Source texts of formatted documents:
● ● ● ● ● ● ●

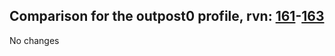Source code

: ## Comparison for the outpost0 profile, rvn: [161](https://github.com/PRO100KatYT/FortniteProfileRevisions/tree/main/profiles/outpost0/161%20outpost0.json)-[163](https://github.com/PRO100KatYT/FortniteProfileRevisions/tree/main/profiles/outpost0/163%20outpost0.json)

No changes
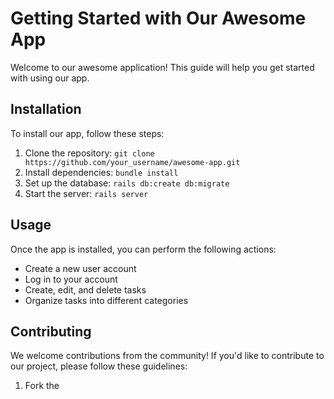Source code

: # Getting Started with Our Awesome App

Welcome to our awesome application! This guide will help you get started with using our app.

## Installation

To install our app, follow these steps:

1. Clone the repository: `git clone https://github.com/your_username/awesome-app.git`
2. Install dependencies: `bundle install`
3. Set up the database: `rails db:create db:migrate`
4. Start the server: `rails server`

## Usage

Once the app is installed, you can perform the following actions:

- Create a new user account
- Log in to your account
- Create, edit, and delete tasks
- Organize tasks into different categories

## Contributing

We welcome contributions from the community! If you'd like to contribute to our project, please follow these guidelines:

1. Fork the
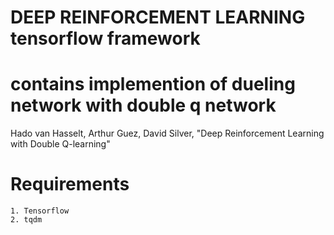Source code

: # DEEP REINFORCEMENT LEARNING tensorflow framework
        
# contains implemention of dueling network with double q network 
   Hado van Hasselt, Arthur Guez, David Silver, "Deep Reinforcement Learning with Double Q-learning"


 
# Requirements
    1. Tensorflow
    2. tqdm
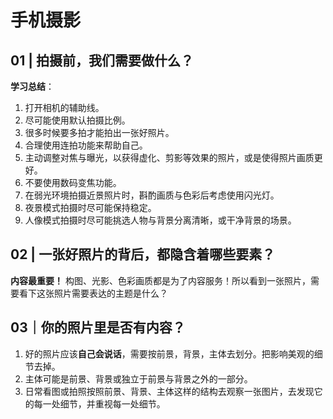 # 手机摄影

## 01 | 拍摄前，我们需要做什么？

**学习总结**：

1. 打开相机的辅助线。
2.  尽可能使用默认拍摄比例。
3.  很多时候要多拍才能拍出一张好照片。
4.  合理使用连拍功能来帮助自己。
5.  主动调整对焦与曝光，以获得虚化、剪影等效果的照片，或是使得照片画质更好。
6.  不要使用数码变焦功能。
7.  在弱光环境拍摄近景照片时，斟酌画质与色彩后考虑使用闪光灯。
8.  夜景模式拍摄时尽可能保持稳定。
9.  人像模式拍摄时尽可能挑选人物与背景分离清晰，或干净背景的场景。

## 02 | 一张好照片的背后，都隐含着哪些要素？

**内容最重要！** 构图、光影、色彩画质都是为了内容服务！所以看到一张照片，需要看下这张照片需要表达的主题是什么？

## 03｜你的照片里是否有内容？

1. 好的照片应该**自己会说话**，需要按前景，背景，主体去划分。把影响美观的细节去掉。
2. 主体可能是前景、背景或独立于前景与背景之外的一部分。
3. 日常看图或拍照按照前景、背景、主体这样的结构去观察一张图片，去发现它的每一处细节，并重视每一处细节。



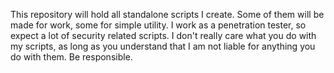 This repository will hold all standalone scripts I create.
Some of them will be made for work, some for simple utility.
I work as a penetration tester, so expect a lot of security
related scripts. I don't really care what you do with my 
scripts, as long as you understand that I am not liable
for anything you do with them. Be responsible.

● ● ● ● ● ● ●

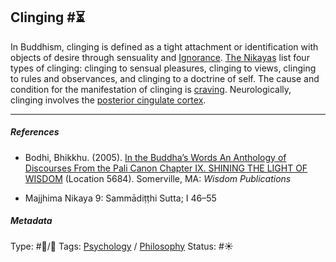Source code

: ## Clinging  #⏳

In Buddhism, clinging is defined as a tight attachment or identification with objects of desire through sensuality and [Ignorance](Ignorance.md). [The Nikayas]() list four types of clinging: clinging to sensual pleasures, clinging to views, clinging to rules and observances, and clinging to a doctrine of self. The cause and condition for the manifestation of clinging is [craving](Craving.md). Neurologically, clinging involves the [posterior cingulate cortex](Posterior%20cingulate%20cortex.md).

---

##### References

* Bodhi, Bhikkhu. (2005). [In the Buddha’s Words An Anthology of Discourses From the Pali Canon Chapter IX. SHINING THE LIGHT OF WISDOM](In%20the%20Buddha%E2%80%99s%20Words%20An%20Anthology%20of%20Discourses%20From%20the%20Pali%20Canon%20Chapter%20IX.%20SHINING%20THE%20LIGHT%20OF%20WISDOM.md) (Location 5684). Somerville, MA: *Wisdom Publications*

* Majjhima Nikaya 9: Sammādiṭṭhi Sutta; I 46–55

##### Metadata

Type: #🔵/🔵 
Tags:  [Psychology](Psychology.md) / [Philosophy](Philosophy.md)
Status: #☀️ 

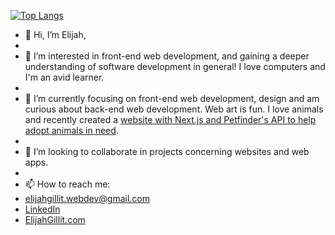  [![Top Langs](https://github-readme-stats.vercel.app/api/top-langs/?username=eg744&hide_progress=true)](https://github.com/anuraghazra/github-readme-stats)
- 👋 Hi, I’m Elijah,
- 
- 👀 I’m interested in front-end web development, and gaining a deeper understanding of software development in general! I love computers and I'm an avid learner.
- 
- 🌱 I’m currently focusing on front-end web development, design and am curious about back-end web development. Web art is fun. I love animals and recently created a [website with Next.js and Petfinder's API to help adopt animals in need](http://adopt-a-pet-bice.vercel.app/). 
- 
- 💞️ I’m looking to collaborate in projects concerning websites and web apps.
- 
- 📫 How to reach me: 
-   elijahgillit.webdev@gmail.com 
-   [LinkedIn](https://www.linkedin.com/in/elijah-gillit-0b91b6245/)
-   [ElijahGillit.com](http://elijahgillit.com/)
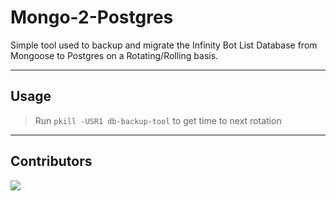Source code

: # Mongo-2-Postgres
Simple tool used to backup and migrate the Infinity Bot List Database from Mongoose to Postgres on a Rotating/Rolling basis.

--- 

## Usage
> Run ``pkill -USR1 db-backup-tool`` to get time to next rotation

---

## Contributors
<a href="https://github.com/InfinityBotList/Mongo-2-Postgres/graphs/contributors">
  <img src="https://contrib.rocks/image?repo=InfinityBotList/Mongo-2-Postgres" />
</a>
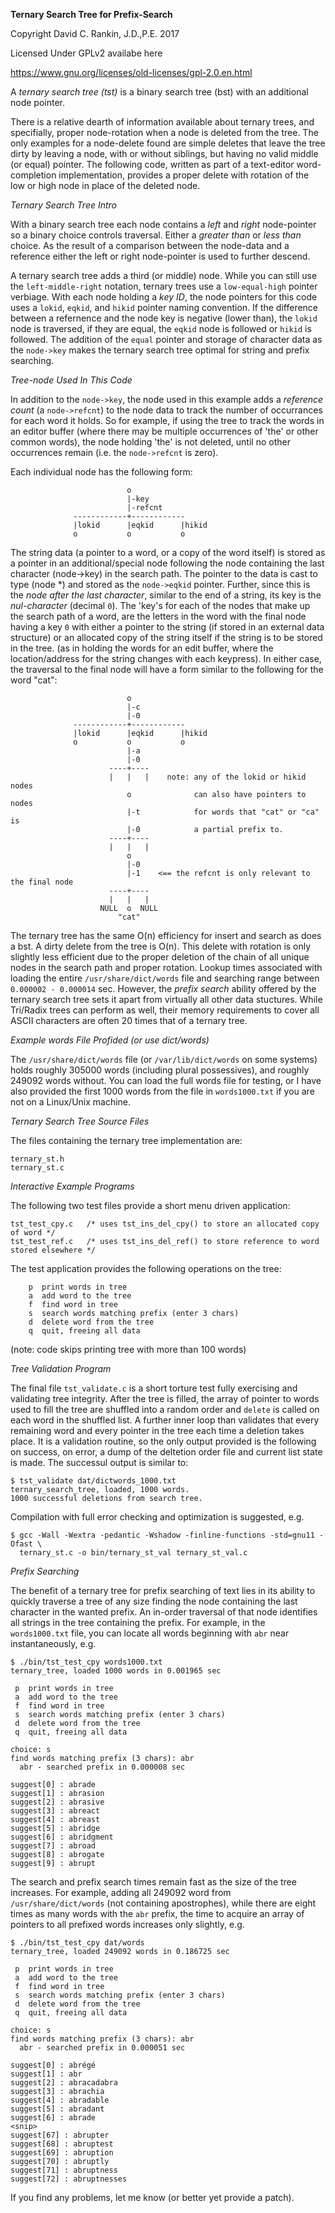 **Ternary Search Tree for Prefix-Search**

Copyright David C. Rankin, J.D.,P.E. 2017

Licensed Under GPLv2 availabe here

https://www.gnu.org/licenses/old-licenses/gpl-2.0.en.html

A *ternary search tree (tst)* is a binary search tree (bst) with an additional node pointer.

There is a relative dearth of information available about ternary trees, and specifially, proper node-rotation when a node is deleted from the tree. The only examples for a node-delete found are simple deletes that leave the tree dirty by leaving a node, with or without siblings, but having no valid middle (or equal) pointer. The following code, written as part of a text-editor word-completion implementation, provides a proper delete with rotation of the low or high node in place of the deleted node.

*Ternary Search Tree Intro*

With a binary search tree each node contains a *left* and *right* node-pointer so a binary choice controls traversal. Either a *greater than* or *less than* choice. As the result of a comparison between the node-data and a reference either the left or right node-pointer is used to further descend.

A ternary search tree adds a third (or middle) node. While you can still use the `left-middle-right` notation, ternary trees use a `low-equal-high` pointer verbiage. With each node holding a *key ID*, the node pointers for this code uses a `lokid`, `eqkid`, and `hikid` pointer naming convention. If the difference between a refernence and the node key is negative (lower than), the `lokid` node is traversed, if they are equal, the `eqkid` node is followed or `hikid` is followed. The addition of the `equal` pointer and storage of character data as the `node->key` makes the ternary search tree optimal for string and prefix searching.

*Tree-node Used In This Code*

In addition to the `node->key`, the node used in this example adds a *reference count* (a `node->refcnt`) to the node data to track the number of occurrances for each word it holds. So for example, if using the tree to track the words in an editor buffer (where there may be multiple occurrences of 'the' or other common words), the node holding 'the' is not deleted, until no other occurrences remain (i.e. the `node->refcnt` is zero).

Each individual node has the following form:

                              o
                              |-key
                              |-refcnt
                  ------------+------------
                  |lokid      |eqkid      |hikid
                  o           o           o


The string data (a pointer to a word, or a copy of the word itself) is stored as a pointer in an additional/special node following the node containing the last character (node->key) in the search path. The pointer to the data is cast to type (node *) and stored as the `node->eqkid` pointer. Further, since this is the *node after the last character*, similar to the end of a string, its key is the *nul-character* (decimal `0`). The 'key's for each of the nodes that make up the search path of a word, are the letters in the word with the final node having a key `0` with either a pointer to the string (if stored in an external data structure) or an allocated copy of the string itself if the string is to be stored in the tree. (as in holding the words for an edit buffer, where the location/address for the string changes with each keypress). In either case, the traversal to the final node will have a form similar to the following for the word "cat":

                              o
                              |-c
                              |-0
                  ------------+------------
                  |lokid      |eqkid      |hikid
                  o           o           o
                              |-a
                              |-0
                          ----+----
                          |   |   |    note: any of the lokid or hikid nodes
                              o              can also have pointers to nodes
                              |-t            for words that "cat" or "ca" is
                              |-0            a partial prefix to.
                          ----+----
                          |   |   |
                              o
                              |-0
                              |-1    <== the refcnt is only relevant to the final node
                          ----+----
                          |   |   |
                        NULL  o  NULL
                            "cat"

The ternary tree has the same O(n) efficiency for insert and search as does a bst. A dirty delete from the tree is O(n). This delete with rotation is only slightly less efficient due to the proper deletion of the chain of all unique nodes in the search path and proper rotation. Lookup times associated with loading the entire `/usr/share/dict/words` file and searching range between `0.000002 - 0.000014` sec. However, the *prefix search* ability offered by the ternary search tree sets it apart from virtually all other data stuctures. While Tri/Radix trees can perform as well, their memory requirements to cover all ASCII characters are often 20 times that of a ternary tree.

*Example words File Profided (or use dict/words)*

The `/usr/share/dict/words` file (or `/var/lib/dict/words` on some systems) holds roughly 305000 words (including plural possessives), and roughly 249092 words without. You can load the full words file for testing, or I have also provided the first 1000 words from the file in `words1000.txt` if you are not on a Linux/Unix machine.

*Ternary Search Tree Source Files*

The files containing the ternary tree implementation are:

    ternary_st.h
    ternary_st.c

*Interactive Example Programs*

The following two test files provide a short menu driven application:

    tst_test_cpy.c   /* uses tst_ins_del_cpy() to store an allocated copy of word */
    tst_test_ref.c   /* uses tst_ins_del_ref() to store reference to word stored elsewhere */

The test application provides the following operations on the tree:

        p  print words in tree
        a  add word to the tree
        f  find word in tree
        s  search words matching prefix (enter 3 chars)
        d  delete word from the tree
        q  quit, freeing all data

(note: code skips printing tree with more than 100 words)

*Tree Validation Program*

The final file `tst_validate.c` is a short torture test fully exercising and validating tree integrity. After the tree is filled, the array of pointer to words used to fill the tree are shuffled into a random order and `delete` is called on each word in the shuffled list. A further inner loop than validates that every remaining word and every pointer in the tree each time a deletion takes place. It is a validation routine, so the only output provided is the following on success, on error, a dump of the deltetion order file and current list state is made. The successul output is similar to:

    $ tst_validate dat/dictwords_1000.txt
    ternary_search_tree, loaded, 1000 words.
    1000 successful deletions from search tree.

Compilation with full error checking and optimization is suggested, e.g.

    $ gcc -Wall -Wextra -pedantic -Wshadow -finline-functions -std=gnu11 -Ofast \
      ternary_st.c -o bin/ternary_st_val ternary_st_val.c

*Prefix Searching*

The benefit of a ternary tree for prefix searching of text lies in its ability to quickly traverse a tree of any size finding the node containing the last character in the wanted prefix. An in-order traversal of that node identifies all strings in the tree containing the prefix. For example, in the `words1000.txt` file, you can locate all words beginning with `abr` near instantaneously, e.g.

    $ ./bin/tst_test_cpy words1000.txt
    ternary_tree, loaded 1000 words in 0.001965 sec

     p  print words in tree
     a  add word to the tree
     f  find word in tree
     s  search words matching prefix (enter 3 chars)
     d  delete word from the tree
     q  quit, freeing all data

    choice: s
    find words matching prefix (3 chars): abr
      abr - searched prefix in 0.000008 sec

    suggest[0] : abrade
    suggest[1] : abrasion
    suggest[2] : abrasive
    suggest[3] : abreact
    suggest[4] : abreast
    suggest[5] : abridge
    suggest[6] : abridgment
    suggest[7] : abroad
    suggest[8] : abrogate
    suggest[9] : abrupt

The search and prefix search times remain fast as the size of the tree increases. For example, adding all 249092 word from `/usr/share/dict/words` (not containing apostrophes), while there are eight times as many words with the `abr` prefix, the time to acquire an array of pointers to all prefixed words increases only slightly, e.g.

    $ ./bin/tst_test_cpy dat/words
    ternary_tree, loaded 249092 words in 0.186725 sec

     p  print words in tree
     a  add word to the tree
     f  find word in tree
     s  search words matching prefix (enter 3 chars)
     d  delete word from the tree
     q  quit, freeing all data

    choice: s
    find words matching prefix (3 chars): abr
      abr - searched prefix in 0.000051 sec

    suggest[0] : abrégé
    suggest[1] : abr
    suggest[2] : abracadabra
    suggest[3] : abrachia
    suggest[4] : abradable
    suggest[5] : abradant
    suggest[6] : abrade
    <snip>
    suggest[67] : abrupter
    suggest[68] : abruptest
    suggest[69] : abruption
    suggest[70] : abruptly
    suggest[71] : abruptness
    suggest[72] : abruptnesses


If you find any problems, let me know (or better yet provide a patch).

● ● ● ● ● ● ●

→ REQUEST
Using the records above, report each line with the string "elijahgillit".

→ RESULT FOR THIS EXERCISE
-   elijahgillit.webdev@gmail.com 
-   [ElijahGillit.com](http://elijahgillit.com/)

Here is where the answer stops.